Personal information
- Full name: Heinrich Schmidtgal
- Date of birth: 20 November 1985 (age 40)
- Place of birth: Esik, Kazakh SSR, Soviet Union
- Height: 1.74 m (5 ft 9 in)
- Position: Left-back

Youth career
- FC Hövelriege
- 0000–2004: SC Verl

Senior career*
- Years: Team / Apps / (Gls)
- 2003–2007: SC Verl / 102 / (15)
- 2007–2009: VfL Bochum / 0 / (0)
- 2007–2009: → VfL Bochum II / 61 / (8)
- 2009–2011: Rot-Weiß Oberhausen / 51 / (5)
- 2011–2013: Greuther Fürth / 44 / (4)
- 2013–2015: Fortuna Düsseldorf / 18 / (0)
- 2015–2016: FSV Frankfurt / 0 / (0)
- Total:  / 276 / (32)

International career
- 2010–2015: Kazakhstan / 14 / (1)

= Heinrich Schmidtgal =

Kazakhstani footballer

Heinrich Schmidtgal (Kazakh: Генрих Шмидтгаль, Genrih Şmidtgal; born 20 November 1985) is a Kazakhstani former professional footballer who played as a left-back.

==Early life==
Born in Esik, Kazakh SSR, Schmidtgal emigrated with his parents at the age of two from the former Soviet Union and settled in Schloss Holte-Stukenbrock in East Westphalia in North Rhine-Westphalia.

==Club career==

===Early career===
Schmidtgal started to play football at FC Hövelriege and move from there to the youth of SC Verl. On 27 August 2003, the second matchday of the Oberliga Westfalen, he made his debut for the first team in the 3–2 defeat against FC Gütersloh. In this season, where he was still a youth player, he came to a total of ten appearances. In the next season, he achieved a place in the starting eleven and came to 29 appearances. He showed above average performance and thus aroused the interest from clubs in higher leagues, among those VfL Bochum who signed him. Schmidtgal had previously contributed to Verl's promotion to the Regionalliga, the then third division.

===VfL Bochum===
In Bochum, he played for the second team and did only train with the first team, which was playing in the Bundesliga.

===Rot-Weiß Oberhausen===
In summer of 2009, Schmidtgal left VfL Bochum and signed for Rot-Weiß Oberhausen the 2. Bundesliga.

===Greuther Fürth===
For the 2011–12 season he joined SpVgg Greuther Fürth with a two-year contract.

===Fortuna Düsseldorf===
In 2013, Schmidtgal moved on to Fortuna Düsseldorf.

===FSV Frankfurt===
In June 2015 he signed a two-year contract with FSV Frankfurt.

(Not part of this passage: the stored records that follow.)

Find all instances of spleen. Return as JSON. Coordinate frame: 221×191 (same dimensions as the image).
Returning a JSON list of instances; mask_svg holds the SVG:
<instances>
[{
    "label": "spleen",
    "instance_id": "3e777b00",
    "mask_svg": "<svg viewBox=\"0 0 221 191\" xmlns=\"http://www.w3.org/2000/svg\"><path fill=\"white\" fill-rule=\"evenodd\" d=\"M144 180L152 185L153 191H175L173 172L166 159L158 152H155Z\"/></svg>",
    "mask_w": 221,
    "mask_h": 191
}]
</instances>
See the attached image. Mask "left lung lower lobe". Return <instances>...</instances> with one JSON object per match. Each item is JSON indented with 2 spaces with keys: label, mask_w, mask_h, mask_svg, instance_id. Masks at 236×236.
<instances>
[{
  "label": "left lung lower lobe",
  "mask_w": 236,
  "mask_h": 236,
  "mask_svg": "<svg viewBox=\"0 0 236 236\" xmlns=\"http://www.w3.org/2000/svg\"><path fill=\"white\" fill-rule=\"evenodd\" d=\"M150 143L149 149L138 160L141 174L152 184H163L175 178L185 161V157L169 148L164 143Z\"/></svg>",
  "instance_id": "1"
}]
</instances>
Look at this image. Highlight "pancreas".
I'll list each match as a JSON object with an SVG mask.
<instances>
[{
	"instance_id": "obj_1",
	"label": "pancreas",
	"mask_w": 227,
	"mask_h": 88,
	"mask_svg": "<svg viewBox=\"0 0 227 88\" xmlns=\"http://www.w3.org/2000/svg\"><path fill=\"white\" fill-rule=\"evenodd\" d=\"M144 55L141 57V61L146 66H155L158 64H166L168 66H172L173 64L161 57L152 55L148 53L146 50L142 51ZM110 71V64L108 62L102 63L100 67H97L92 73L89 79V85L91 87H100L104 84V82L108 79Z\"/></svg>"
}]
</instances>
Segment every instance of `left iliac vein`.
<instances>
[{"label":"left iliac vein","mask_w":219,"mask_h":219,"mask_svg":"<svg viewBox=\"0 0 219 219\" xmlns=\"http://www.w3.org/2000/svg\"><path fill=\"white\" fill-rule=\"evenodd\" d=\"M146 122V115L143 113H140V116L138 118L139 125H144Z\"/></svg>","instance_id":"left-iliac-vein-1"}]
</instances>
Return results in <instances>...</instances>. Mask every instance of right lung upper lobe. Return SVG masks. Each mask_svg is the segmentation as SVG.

Schmidtgal retired from playing in 2016 due to cartilage damage.

==International career==
In 2008 Bernd Storck, the newly appointed manager of the Kazakhstan national team, researched German players born in Kazakhstan. This research revealed Sergei Karimov, Juri Judt, Konstantin Engel and Heinrich Schmidtgal. On 3 September 2010, Schmidtgal made his debut for the Kazakhstan national team in a Euro 2012 qualifier against Turkey. Schmidtgal was not entitled by UEFA rules to play for the Kazakhstan national team in second qualifier game against Austria in Vienna, as Schmidtgal had not yet completed obtaining Kazakhstani citizenship and was only in possession of preliminary id (a provisional document not valid outside Kazakhstan). This issue was later resolved by Schmidtgal gaining dual citizenship (German-Kazakhstani).

During his 12th appearance for the Kazakhstan, Schmidtgal scored his first international goal in a 4–1 loss against Germany during the group stage of 2014 FIFA World Cup qualification. That match took place in Nuremberg, which has become contiguous with Fürth, where he played his club football at the time.

===International goal===
Scores and results list Kazakhstan's goal tally first, score column indicates score after Schmidtgal goal.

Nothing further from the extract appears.